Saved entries
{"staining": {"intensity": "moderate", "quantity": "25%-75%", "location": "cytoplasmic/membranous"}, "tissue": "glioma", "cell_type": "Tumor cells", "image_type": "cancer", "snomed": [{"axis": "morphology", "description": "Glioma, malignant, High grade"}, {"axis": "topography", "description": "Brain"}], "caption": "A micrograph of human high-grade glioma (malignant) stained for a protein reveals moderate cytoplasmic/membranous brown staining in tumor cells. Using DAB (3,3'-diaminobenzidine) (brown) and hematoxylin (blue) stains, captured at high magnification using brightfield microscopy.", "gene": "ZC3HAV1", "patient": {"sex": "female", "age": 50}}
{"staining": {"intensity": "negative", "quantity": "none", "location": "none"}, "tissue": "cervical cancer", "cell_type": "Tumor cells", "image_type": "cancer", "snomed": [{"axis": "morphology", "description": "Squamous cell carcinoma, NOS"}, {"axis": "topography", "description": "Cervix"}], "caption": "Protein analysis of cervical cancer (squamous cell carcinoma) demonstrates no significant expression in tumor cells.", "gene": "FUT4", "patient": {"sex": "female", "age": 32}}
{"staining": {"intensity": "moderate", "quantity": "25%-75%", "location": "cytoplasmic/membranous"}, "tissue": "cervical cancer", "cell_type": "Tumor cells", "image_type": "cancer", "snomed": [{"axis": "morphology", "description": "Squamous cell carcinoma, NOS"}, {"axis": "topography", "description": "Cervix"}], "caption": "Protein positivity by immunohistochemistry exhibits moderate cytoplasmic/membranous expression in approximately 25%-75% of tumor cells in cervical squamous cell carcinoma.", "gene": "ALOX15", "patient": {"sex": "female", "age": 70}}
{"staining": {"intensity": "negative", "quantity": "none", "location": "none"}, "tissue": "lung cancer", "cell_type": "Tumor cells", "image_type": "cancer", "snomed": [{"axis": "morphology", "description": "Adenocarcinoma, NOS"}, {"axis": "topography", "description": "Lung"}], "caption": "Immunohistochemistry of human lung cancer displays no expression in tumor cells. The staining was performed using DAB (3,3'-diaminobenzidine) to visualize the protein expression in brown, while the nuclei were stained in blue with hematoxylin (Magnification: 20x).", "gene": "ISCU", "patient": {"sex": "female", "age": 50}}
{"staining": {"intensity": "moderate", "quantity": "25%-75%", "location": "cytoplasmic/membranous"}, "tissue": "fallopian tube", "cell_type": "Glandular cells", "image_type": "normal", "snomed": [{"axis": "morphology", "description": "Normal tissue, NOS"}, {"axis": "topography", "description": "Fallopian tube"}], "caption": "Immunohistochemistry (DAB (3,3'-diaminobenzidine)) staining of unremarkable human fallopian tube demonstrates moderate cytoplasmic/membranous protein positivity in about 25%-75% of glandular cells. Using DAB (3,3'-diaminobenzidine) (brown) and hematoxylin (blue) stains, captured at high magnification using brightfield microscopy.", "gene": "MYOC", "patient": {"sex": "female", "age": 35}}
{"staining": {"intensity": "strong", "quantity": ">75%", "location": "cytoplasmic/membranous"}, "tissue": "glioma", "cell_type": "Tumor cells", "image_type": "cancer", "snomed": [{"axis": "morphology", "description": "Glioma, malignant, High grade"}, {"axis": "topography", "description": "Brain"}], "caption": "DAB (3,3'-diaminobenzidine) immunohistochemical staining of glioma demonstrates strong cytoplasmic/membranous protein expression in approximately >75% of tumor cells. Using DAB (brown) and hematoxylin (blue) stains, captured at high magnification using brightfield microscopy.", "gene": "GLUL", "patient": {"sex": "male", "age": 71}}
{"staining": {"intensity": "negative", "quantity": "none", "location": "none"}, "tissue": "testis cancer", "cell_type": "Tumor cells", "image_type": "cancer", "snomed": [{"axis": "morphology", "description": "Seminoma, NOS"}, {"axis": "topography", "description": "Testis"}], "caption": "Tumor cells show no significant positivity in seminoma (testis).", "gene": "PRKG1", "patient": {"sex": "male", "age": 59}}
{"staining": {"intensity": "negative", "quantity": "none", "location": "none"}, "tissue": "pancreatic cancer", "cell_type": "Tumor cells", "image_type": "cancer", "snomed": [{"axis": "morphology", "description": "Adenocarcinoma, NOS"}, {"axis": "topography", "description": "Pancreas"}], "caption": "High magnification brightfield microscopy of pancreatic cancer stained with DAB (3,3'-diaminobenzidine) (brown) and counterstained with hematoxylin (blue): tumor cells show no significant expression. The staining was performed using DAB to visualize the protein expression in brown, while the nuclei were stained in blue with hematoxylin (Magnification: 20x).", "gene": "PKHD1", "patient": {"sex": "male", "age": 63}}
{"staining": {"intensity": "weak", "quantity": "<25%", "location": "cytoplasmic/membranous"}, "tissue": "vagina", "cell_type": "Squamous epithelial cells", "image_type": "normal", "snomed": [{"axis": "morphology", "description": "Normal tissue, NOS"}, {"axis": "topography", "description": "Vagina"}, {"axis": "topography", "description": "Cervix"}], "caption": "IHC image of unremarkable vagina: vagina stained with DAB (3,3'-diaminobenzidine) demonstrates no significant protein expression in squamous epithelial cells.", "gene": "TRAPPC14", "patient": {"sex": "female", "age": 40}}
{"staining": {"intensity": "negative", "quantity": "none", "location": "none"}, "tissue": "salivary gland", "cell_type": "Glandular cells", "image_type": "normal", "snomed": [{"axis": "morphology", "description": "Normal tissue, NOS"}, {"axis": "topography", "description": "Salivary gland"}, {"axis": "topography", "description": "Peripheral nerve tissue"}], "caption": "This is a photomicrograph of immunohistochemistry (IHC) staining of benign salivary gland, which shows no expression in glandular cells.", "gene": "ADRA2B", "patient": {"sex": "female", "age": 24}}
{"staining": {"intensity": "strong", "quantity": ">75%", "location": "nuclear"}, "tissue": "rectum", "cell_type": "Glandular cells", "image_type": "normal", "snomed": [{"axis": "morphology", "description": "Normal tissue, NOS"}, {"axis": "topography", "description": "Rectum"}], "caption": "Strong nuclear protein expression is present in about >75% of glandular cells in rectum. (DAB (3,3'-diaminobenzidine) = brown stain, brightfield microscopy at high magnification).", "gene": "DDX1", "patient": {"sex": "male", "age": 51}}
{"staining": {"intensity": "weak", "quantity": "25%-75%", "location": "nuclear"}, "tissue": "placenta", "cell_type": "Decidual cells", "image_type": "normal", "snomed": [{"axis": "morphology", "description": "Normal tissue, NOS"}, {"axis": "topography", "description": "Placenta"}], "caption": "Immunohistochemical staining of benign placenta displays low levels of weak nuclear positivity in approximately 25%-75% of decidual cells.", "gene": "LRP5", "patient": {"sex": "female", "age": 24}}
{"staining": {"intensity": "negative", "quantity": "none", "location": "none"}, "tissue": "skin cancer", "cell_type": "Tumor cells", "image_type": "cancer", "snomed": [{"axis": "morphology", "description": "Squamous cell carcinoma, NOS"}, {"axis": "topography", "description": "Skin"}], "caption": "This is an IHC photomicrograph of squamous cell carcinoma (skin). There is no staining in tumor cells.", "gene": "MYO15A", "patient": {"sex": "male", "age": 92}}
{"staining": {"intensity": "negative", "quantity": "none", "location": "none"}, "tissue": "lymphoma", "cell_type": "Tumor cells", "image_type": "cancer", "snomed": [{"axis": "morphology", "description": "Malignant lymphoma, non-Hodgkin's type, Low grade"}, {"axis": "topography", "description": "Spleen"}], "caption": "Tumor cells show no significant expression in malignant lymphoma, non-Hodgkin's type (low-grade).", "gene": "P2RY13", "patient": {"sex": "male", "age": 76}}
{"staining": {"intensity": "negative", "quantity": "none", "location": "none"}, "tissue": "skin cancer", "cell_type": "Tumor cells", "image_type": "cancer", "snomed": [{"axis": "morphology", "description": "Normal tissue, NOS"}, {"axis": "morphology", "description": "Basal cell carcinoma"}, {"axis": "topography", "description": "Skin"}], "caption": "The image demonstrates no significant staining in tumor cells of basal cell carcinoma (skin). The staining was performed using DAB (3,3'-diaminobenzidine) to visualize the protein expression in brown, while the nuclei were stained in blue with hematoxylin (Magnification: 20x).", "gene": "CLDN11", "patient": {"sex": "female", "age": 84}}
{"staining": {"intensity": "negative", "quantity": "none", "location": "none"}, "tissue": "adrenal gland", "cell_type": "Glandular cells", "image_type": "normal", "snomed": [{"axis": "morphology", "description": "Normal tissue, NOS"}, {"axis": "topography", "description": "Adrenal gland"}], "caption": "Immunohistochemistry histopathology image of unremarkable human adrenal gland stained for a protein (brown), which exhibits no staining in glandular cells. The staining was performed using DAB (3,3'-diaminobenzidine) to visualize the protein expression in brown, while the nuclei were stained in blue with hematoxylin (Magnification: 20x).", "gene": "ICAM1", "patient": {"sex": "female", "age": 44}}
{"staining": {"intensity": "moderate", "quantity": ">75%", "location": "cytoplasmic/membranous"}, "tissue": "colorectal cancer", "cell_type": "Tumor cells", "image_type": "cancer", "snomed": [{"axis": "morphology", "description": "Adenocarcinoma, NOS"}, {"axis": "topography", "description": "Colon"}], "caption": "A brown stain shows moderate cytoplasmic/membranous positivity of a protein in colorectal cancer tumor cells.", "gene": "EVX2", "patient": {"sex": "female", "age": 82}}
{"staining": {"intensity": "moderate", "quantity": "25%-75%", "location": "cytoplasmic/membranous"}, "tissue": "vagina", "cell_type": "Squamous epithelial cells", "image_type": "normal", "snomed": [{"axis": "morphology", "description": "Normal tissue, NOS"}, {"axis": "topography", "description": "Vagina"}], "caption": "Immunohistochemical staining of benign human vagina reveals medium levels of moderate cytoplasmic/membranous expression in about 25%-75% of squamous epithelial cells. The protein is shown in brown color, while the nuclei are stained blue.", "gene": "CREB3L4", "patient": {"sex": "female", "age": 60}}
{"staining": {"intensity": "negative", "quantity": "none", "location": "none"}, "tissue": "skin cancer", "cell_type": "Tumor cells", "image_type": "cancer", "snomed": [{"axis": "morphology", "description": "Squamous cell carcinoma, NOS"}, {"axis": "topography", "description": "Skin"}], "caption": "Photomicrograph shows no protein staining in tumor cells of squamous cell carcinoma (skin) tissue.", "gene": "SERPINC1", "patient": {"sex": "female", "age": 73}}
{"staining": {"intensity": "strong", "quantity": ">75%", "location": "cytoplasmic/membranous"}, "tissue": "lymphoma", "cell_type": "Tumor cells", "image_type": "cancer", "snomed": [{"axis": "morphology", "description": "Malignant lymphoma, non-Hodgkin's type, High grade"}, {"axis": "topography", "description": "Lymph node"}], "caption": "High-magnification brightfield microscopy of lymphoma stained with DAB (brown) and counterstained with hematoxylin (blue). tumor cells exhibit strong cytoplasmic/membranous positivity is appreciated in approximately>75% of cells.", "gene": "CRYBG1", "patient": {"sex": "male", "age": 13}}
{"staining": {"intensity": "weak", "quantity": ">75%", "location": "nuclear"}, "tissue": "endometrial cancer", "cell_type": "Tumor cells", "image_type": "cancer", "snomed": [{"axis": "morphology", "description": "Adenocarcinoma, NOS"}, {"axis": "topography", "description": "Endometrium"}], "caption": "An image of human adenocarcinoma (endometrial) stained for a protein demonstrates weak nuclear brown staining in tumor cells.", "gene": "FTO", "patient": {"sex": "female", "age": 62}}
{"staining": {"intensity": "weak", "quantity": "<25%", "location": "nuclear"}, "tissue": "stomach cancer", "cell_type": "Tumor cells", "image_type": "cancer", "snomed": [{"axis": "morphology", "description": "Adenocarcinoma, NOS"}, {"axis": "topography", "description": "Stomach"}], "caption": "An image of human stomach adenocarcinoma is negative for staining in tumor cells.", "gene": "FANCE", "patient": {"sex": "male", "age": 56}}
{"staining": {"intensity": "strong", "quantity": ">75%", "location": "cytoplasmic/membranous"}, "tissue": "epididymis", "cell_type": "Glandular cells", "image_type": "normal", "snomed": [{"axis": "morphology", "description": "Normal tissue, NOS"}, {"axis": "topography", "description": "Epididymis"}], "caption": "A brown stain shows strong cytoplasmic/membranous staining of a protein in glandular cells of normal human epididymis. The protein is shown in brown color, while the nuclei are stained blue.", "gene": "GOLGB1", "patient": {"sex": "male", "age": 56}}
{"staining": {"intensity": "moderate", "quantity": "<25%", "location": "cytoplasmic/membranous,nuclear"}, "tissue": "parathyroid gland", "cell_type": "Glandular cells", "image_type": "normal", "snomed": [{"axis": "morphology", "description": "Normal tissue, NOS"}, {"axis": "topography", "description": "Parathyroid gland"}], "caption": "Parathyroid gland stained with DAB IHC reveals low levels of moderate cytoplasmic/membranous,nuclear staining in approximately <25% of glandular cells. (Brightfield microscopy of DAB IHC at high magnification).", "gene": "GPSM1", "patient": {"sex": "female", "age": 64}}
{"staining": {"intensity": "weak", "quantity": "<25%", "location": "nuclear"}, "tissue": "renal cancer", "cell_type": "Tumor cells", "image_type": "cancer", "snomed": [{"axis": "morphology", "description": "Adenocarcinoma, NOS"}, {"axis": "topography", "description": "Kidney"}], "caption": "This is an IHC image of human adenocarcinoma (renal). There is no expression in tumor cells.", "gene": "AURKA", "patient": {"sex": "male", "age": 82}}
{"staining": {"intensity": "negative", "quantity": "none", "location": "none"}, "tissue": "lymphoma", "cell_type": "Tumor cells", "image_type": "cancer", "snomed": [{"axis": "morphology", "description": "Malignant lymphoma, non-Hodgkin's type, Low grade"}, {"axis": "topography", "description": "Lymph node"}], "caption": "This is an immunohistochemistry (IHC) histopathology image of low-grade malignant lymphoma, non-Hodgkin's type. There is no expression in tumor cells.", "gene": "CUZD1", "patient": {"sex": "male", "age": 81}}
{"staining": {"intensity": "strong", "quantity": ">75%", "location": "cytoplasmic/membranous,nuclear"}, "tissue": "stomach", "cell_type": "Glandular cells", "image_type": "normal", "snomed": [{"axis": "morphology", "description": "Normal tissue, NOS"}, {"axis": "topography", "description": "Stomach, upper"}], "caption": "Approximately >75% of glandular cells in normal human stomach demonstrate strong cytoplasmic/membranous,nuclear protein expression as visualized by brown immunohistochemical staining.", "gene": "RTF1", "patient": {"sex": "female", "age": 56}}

# ABOUT THIS EXERCISE
Could you copy every line in the records that holds "Stomach"?

# RESPONSE TO THIS TASK
{"staining": {"intensity": "weak", "quantity": "<25%", "location": "nuclear"}, "tissue": "stomach cancer", "cell_type": "Tumor cells", "image_type": "cancer", "snomed": [{"axis": "morphology", "description": "Adenocarcinoma, NOS"}, {"axis": "topography", "description": "Stomach"}], "caption": "An image of human stomach adenocarcinoma is negative for staining in tumor cells.", "gene": "FANCE", "patient": {"sex": "male", "age": 56}}
{"staining": {"intensity": "strong", "quantity": ">75%", "location": "cytoplasmic/membranous,nuclear"}, "tissue": "stomach", "cell_type": "Glandular cells", "image_type": "normal", "snomed": [{"axis": "morphology", "description": "Normal tissue, NOS"}, {"axis": "topography", "description": "Stomach, upper"}], "caption": "Approximately >75% of glandular cells in normal human stomach demonstrate strong cytoplasmic/membranous,nuclear protein expression as visualized by brown immunohistochemical staining.", "gene": "RTF1", "patient": {"sex": "female", "age": 56}}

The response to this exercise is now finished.